(Given entries begins)

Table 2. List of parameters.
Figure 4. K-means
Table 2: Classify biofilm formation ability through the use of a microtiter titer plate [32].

(Given entries ends)
(Given entries begins)

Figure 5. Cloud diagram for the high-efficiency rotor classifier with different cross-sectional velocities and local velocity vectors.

(Given entries ends)
(Given entries begins)

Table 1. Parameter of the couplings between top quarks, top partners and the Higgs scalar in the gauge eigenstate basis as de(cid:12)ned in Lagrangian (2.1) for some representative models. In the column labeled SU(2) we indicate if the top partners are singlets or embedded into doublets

(Given entries ends)

Task objective: In your answer, include only the lines above starting at the line that holds "Table 2. List of parameters." and ending at the line that holds "Table 2: Classify", copied exactly.

Written solution:
Table 2. List of parameters.
Figure 4. K-means
Table 2: Classify biofilm formation ability through the use of a microtiter titer plate [32].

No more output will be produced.